Корр.: В последнее время трендом в любой отрасли является искусственный интеллект. ИИ рисует, пишет книги, общается, создает архитектурные пространства и прочее, прочее… Как складываются отношения с ИИ у геологической службы?
Латыпов: В прошлом году мы провели опытно-промышленные работы с использованием нейросетей по увеличению разрешающей способности сейсмических данных. Бывает, что после сейсмики временные разрезы, или геологические материалы, не всегда хорошего качества. Как раз проверяли, насколько нейросети их смогут обработать лучше, чем наши программы. Могут ли они что-то улучшить, отрисовать более точную картину, чем была ранее. Признали, что они в какой-то мере эффективны. Мы берем, возможно, какие-то старые материалы, еще советских времен, и, используя нейросеть, которая уже научилась работать на новых материалах, пытаемся привести в современный вид старые картинки.
В Компании пока это не принято, так как это достаточно серьезный процесс. Но мы продолжаем к этому аккуратно подступаться, то есть работаем по классической схеме и параллельно используем ИИ, а потом смотрим, как оно сопоставляется.
Корр.: Если помечтать о будущем, какие инструменты нужно изобрести, чтобы облегчить работу геологам?
Юнин: Если удариться в лирику, помечтать… То хотелось, чтобы у нас и долота были, которые могут что угодно бурить, и геофизика стала бы такой, чтобы можно было просвечивать землю… Это было бы потрясающе для геолога! С первого дня мечтаю, чтоб была видеокамера, которую спускаешь на трубе, и она тебе все показывает. Такие есть, но они не работают на наших глубинах. Чтобы технологии двинулись настолько, чтобы можно было просканировать в каком-то месте земную кору и увидеть все, что находится под ней. Но это не сегодняшний день и даже не завтрашний.
Корр.: Часто ли геологи ошибаются?
Юнин: Не без этого. Но это горькие ошибки. Все равно мы верим в то, что делаем. Мы не бурим скважины с мыслью 50/50.

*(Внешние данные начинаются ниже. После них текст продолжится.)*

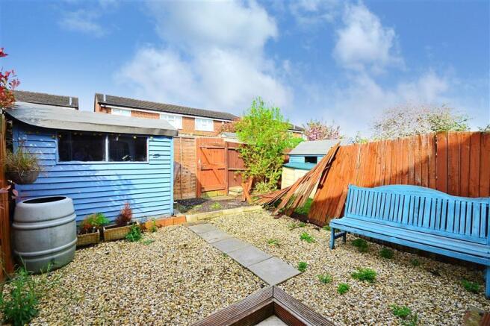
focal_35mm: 15
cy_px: 163
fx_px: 204
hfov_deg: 100.4
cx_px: 245
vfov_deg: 77.3
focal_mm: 10
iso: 200
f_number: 13
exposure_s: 1/40
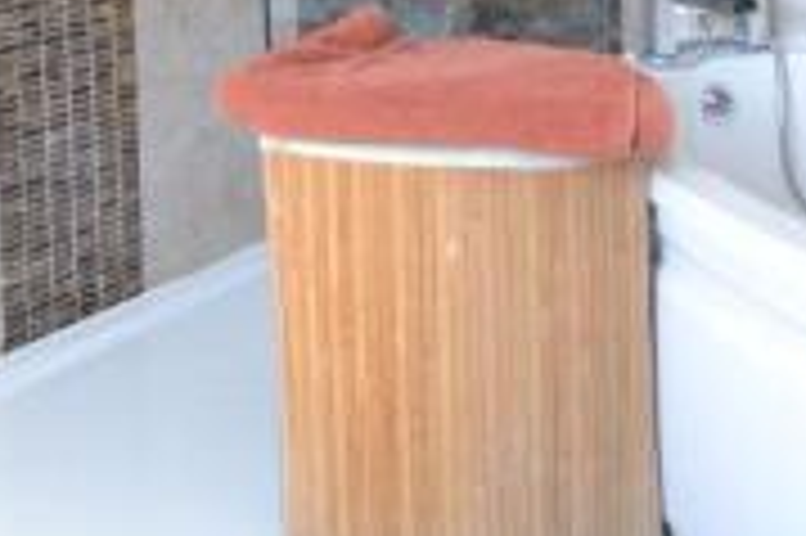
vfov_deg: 21.8
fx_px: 1230
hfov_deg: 36.2
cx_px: 480
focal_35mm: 55
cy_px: -187
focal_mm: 10
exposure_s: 1/60
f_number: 4
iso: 400
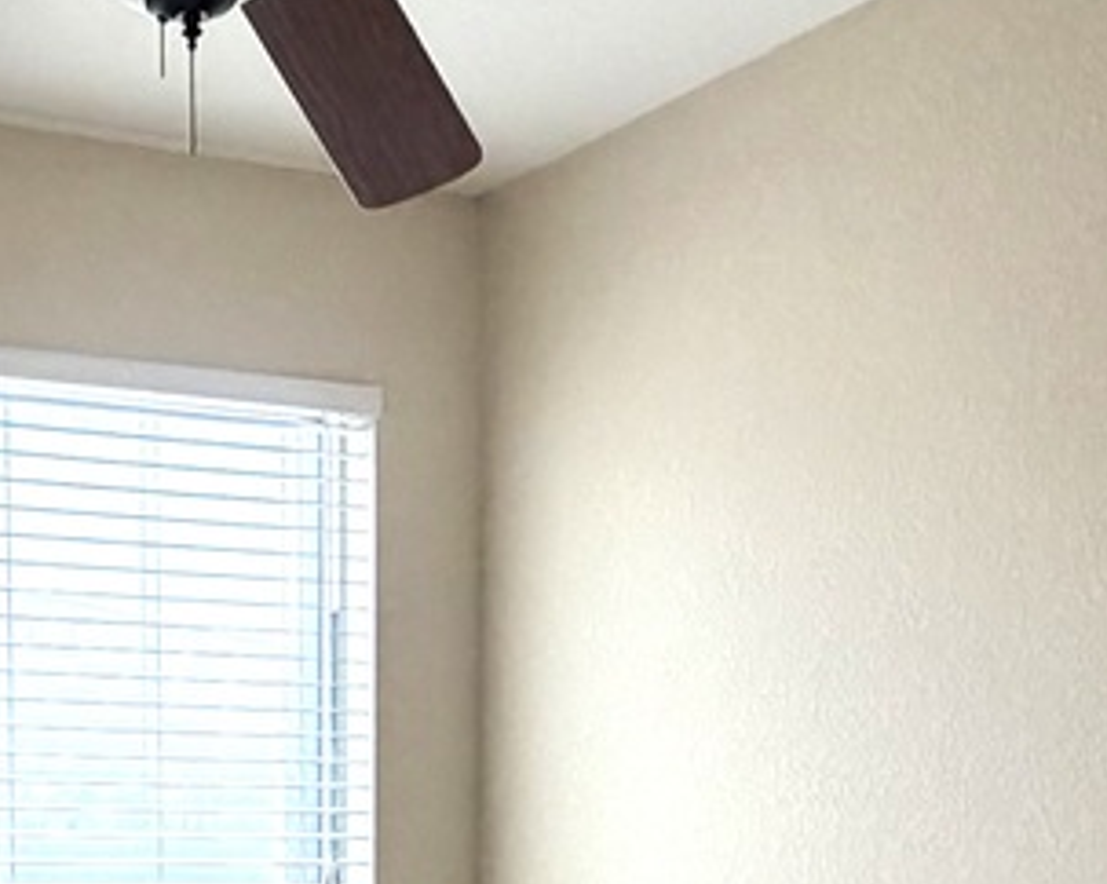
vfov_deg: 22.0
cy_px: 1019
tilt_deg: -0.9
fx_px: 2128
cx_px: -212
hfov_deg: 26.1
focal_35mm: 65
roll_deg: +0.7
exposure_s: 1/120
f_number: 2.2
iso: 320
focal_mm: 2.22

Тихонова: Мы уверены в том, что откроем новую залежь.
Юнин: Каждая наша скважина, мы ими живем. Мы всегда рады нашим победам, каждая победа – это открытие чего-то нового.
Это интересно
В Америке черное золото часто искали методом дикой кошки. Первые нефтяные скважины бурили практически вслепую. И выбор места походил на метание дикой испуганной кошки. Такое сходство и дало название методу поиска нефтяных месторождений.
Хотя то, что назвали методом, напоминало его весьма отдаленно. Со слов английского геолога К. Крэга, который дал описание закладки скважины, именитые по тем временам нефтяники съехались для выбора подходящего места.
Но так как никто не решался окончательно показать точку бурения, то это дело доверили… вороне. Там, где села ворона, определили место, где начали разрабатывать месторождение. Благо эта ворона села удачно.
В России в XIX веке продавался прибор – угадыватель нефти системы Несфильда. Он состоял из стрелки и шкалы, которые устанавливались на деревянном колу, втыкаемом в землю. По мысли изобретателя, близкое залегание нефти должно было вызвать отклонение стрелки. Эффективность его так и не была доказана.
В конце XIX века учеными был предложен еще один результативный способ поиска. Так, по их предположениям, между двумя продуктивными скважинами вполне вероятно будет и третья. Поэтому искатели черного золота стали разрабатывать месторождения, находящиеся на «нефтяной линии». Нужно отметить, что такой метод давал неплохие результаты.